Wednesday 9 June 2010

Hiroshima - girl

I started out by writing a few tasteless jokes about bombs but, actually, I don't think I can do it. A-bombs are probably never funny, like the holocaust. Except sometimes one needs to joke to relieve the enormity of it.

 

On the face of it Hiroshima has recovered amazingly. The city is neat, ordered and new but underneath there are scars. I have no idea if the scars are worn lightly or deeply, if the scars affect the city but not its inhabitants: nothing was obvious from two days in the place. However, the public facade chosen by the city in relation to the bomb is one of defender of peace, which I'm not really sure can ring true. Who isn't for peace (apart from a few crazies)? And who doesn't want fewer a-bombs in the world (again, apart from the crazies)? I think Hiroshima is pretty much preaching to the converted.

 

The a-bomb museum is fantastic, I learned an awful lot and it was only once or twice that I felt facts had been omitted to make Japan look better; the memorial park is both beautiful and peaceful but over 60 memorials to different groups of people who died? A weird shrine to a kid who died of leukaemia whilst trying to make 10,000 origami birds? Weird Christian women wandering around and accosting tourists asking if they're against peace?

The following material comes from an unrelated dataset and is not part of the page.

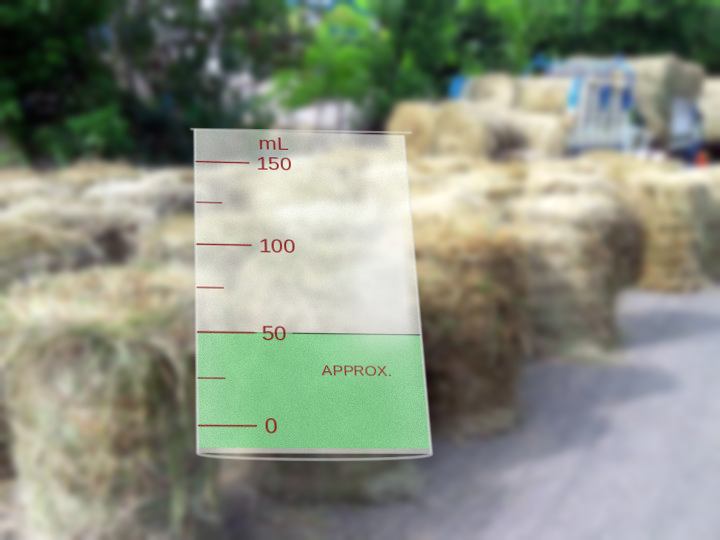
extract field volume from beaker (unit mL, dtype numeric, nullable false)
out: 50 mL
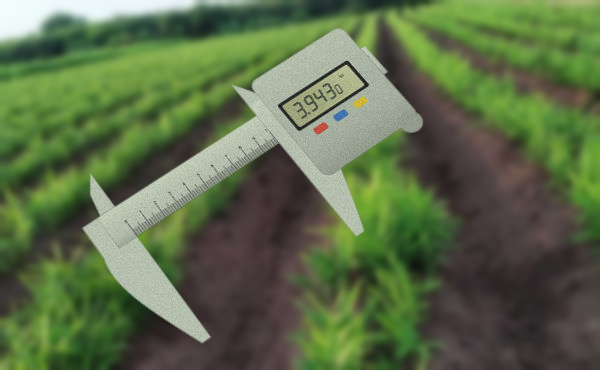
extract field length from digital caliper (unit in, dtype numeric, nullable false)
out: 3.9430 in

Isn't it all a little over the top?

 

And then I take off my cynical hat and doff my bleeding heart hat and I remember the pictures and the harrowing personal stories and I feel horrible for ever having been so cynical. Of course the city has a right to grieve, who am I to comment? Jews still grieve, every day, Rwandans still grieve, everyone grieves for their tragedies and if we choose to visit memorials we should accept them as they are, even if a city hit by a nuclear bomb then translates this into trite calls for world peace as well as an end to nuclear proliferation.


1 comment:

  1. What a shame it wasn't what you had expected. But as you say, each place has to remember in its own way, and that way may not be your way. But glad you went, both of you , and especially for okonomyaki!